_Work request_
The data below should be transcribed in full, with no picture included.

_Provided material_
==================================================

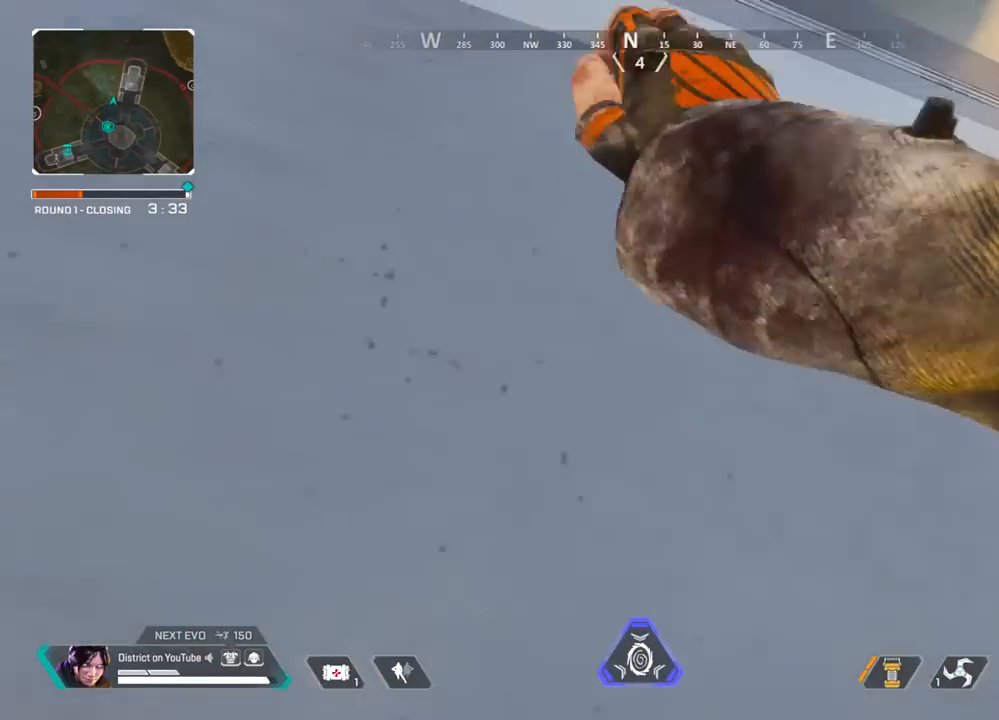
{"buttons": [], "left_stick": "up", "right_stick": "center", "events": []}
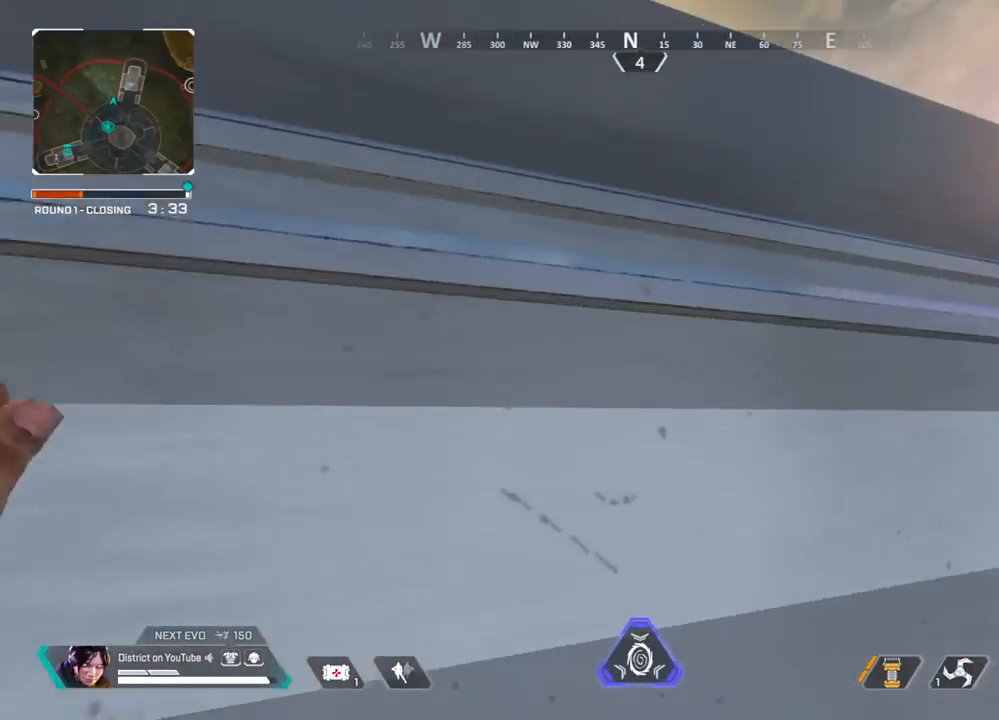
{"buttons": [], "left_stick": "up", "right_stick": "right", "events": [[333, "right_stick", "right"]]}
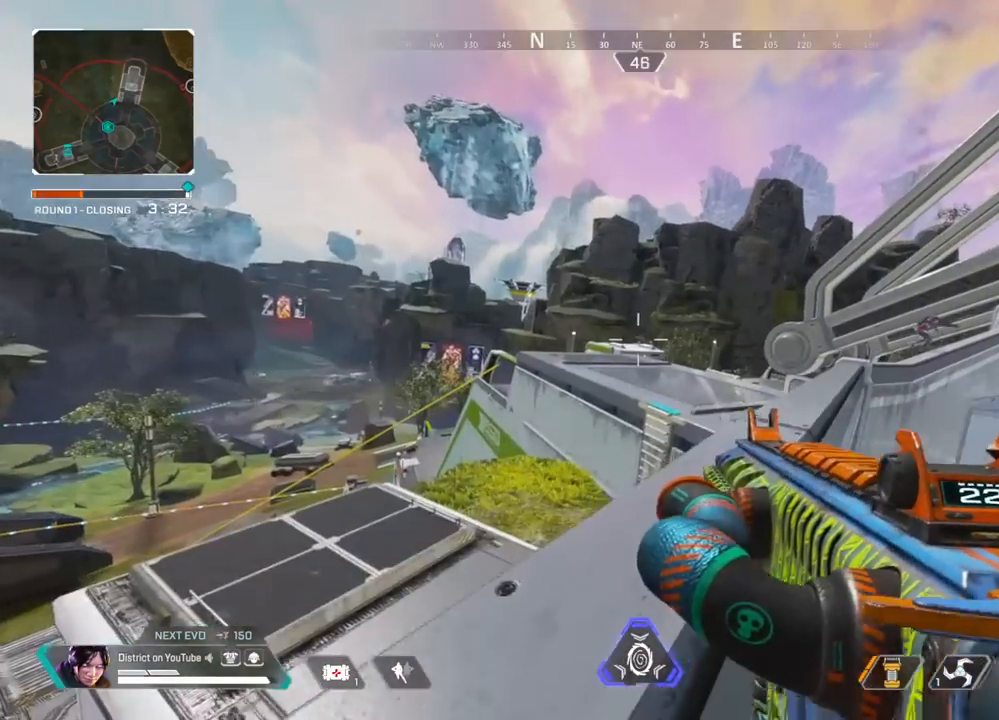
{"buttons": [], "left_stick": "up", "right_stick": "right", "events": [[17, "right_stick", "center"], [67, "right_stick", "right"], [200, "right_stick", "center"], [283, "right_stick", "right"]]}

==================================================

_Response box_
{"buttons": [], "left_stick": "up", "right_stick": "center", "events": []}
{"buttons": [], "left_stick": "up", "right_stick": "right", "events": [[333, "right_stick", "right"]]}
{"buttons": [], "left_stick": "up", "right_stick": "right", "events": [[17, "right_stick", "center"], [67, "right_stick", "right"], [200, "right_stick", "center"], [283, "right_stick", "right"]]}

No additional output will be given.